§ **练习短文**
Tikz 中的 3D 埋藏视图

Tikz 中的 3D 埋藏视图

我想在图片中实现 3D 效果。这是为了展示电子束光刻和剥离工艺。我想在顶层打一个十字形孔,并用灰色材料填充一半。如何使用不透明度和阴影来实现这一点?

谢谢

    \documentclass[pdf]{beamer}
    \mode<presentation>{\usetheme{Warsaw}} 
    \usepackage{animate}
    \usepackage{amsmath}
    \usepackage{tikz}
    \title[]{My Presentation}
    \author[Raghuram Dharmavarapu]{Raghu}
    \date{}

    \usetikzlibrary{arrows,snakes,shapes,fadings}
\begin{document}
\begin{frame}[fragile,t]
\frametitle{Fabrication of Metasurface}
\hspace{-0.5cm}
\begin{minipage}{0.44\textwidth}
\underline{Fabrication flow:}
\vspace{0.5cm}
\fontsize{10pt}{14pt}
\begin{enumerate}
\item<1-> \only<1>{\color{red!70!black}}Glass substrate
\item<2-> \only<2>{\color{red!70!black}}Resist spin-coating
\item<3-> \only<3>{\color{red!70!black}}Electron beam Lithography
\item<4-> \only<4>{\color{red!70!black}}Development
\item<5-> \only<5>{\color{red!70!black}}RF Sputtering(Silicon)
\item<6-> \only<6>{\color{red!70!black}}Lift-Off
\end{enumerate}
\end{minipage}
\begin{minipage}{0.55\textwidth}
\begin{tikzpicture}[scale = 0.74]
\onslide<1->
    \useasboundingbox (0.5,0) rectangle (10,8);
    \filldraw[blue!40!black] (1.5,1) -- (9.5,1) -- (9.75,1.5) --(1.25,1.5)--cycle;
    \shade[top color = blue!40!white, bottom color = blue!40!white!70] (1.25,1.5) --(9.75,1.5) -- (8,3.7) -- (3,3.7) --cycle;

\onslide<2,3,4,5>
\filldraw[blue!60!green,opacity = 0.6] (1.25,1.5) rectangle (9.75,1.75);
\shade[top color = blue!60!green!70, bottom color = blue!60!green!70,opacity = 0.6] (1.25,1.75) --(9.75,1.75) -- (8.03,3.81) -- (2.97,3.81) --cycle;

\onslide<3,4>
\begin{scope}[shift = {(3,4)}]
\shade[inner color=red!70!black, top color=red!75!white] (2.2,1.8)
    -- ++(0.6,0) -- ++(-0.3,-1.8) -- cycle;
  \shade[left color=gray!50!white,right color=gray] (1.7,3)

§ **原始材料**
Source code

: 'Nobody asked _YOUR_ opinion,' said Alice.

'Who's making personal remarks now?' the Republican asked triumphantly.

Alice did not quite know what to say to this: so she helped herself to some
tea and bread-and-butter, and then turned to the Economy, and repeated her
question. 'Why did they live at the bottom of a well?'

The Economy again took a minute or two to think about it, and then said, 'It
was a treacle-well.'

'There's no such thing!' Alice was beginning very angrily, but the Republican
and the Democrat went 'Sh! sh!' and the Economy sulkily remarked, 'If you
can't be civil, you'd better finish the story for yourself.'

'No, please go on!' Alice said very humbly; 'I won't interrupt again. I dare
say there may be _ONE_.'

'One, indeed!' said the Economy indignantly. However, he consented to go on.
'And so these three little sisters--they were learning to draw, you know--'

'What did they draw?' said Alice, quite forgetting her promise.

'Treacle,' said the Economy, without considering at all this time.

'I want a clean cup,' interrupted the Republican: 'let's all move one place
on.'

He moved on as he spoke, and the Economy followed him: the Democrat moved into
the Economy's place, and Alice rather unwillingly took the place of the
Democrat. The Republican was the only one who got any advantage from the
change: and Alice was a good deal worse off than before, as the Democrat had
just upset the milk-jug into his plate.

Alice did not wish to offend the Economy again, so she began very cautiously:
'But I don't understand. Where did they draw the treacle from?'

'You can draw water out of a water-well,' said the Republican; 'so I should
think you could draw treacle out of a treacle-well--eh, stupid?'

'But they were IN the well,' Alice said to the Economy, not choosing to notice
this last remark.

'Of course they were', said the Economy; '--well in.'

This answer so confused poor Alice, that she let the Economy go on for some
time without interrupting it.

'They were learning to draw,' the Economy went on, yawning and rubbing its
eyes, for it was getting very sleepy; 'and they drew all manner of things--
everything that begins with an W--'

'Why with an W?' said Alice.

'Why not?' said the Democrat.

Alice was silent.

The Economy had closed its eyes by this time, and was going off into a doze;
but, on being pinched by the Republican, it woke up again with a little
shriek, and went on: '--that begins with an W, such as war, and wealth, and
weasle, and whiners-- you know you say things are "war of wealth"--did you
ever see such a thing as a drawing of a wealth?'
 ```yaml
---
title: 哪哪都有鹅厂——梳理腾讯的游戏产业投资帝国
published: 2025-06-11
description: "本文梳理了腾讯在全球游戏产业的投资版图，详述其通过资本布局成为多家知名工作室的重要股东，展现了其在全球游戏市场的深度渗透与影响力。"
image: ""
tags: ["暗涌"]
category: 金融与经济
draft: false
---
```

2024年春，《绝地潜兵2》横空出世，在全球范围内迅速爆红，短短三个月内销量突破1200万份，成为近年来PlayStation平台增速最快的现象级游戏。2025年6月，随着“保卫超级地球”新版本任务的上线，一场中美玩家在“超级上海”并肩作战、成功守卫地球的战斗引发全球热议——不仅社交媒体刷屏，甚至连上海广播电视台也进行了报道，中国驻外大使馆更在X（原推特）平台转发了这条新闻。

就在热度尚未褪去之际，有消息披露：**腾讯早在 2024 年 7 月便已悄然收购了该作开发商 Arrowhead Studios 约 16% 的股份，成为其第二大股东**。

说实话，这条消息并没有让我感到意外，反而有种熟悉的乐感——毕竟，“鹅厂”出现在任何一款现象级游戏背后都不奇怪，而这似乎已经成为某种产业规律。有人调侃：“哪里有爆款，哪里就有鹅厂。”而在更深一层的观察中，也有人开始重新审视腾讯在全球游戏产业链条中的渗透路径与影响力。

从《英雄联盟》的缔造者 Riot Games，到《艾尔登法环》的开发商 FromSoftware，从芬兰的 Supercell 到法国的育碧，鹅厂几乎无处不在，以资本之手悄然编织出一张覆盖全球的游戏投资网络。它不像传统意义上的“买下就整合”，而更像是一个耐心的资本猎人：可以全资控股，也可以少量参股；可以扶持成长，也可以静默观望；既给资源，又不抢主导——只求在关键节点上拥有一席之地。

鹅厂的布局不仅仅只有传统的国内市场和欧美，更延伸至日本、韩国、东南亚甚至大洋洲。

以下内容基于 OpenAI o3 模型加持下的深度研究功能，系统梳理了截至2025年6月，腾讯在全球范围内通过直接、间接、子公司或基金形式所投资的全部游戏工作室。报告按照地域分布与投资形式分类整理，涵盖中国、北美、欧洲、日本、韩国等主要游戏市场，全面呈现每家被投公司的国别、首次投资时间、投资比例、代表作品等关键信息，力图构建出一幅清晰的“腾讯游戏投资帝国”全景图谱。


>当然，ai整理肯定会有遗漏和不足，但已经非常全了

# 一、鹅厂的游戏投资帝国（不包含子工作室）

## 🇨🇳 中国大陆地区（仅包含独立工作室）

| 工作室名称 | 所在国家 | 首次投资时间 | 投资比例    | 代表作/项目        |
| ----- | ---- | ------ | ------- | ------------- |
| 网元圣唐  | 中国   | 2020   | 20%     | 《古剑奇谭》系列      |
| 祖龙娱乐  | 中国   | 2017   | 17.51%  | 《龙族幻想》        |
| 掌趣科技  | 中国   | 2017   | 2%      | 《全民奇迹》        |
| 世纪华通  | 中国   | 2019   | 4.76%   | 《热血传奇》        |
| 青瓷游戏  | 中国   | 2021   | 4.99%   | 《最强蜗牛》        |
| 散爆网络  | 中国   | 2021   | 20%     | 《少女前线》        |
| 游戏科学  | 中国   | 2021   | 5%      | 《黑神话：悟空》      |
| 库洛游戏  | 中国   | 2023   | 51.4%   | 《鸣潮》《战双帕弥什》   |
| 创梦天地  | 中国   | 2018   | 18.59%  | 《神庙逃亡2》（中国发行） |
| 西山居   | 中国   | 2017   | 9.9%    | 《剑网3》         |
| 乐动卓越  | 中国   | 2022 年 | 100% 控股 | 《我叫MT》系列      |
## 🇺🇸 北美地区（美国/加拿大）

§ **任务要求**
请把练习短文中以"我想在图片中实现"开头的段落改写成要点列表,保留其主要信息。

§ **参考答案**
- 目标:在图片中实现 3D 效果
- 用途:展示电子束光刻和剥离工艺
- 设想:在顶层打一个十字形孔,并用灰色材料填充一半
- 疑问:如何使用不透明度和阴影来实现